Some languages are agglutinative, combining simple stems or morphemes mostly without modification to create words that have meanings of their own. This isn't the same as forming compound words. German includes huge compound words but isn't agglutinative, since the pieces of the compounds are independent words in their own right. Japanese is largely agglutinative, as are some invented languages, such as Esperanto and Klingon.
Languages which aren't particularly fusional or agglutinative are called "isolating" languages, not to be confused with language isolates. English is mostly an isolating language. They're relatively easy for software to deal with, though they may have their own complications.
The ways different languages render words as visible marks have a lot of variety. English gets by with twenty-six syllables, borrowed and slightly expanded from Latin. French and German put marks over the letters which aren't just for decoration but are an essential part of a word's spelling. In German, "schon" means "already," but "schön" means "beautiful."
In Chinese, a character is a logogram, standing for a word. Being literate in Chinese requires knowing thousands of them. Japanese uses the same characters, calling them Kanji, but it also has two syllabic writing systems, Hiragana and Katakana. A word with a Kanji symbol can be written phonetically in these systems.
Fortunately, Unicode solves the problems of character sets. Virtually every language on Earth that some population uses has a Unicode encoding. One text can combine any number of languages. A set of symbols for use in a particular writing system (which can be common to multiple languages) is called a Unicode script.
The direction in which a script's characters go varies. Left to right is the most common, but Arabic and Hebrew go right to left. To add to the complication, numbers within the text in those languages go left to right. Text entry and rendering software figure it all out.
The variety in the syntax of sentences is arguably the most difficult issue in NLP. In some languages word, the order is more flexible than in English, but you have to use the right case of a noun to tell whether it's a subject, direct object, or indirect object.

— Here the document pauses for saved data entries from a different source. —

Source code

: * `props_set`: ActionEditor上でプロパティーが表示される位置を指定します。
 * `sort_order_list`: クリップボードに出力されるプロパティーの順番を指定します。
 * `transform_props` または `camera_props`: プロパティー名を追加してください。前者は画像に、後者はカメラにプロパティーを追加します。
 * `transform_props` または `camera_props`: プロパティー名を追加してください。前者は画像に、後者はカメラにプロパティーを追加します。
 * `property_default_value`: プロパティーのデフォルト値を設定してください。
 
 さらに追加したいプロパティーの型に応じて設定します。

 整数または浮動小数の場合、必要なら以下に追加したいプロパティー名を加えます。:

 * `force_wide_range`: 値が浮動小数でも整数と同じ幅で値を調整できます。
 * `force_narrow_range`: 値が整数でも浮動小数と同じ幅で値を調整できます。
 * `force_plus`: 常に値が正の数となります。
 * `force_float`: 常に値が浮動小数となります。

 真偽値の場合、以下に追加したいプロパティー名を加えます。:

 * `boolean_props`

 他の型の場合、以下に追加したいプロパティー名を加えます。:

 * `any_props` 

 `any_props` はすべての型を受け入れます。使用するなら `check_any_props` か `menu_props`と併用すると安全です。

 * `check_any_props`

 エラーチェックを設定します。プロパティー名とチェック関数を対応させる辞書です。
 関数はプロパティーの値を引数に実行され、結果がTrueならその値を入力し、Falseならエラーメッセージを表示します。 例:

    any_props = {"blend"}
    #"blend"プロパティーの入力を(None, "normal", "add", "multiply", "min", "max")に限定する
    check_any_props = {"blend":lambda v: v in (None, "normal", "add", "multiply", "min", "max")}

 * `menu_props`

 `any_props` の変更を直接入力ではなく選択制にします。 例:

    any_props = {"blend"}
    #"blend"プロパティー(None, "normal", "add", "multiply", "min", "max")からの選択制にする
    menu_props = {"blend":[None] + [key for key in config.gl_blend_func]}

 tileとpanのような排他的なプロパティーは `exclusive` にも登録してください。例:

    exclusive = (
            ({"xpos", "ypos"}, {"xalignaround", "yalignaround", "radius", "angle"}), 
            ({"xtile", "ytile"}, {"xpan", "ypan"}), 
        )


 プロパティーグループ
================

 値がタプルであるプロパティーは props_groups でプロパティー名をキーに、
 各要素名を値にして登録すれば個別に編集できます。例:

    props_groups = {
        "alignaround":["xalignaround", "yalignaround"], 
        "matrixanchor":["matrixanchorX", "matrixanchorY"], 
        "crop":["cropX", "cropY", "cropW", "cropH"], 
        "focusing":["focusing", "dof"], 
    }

Non-Indo-European languages aren't always oriented around subject, verb, and object. Japanese sentences are built around the topic, the major point of interest in the sentence, regardless of the grammatical function it performs. The subject may be omitted. Particles, short words which function as grammatical indicators for the words preceding them, are important. For example, a question most often ends in "ka."
Because the underlying idea of organizing a sentence is so different, parsers for different language families have to be significantly different. There isn't always a one-to-one equivalence from one language to another.
Every human language has some ambiguity built into it. Context usually helps to resolve any uncertainty, but sometimes it's necessary to rephrase a question to make it clear. Spoken language usually is more ambiguous than the written form, so voice chatbots have to be especially concerned.
Chatbots deal with limited areas of discourse, making the problem easier to solve. One that handles questions for a clothing store can assume that the questions it gets are mostly about buying clothing.
Remembering the context of the discussion resolves many difficulties. Chatbots have to treat user input, not just a sentence at a time but as part of a continuing conversation. Each language has not only rules in the formal sense but assumptions which are necessary to making sense of a statement.
Every language has its own characteristics, and the more distant the relationship between them, the more fundamental the differences are likely to be. A person who learns a language finds it's necessary to think in the language rather than constantly engaging in mental translation.
Likewise, parsers for different languages need to be based on a thorough understanding of them. It's not just a matter of vocabulary and word order, but of grasping how the language works and how people use it in conversation. A well-designed parser, which can handle all the peculiarities of the language, is necessary to keep users happy.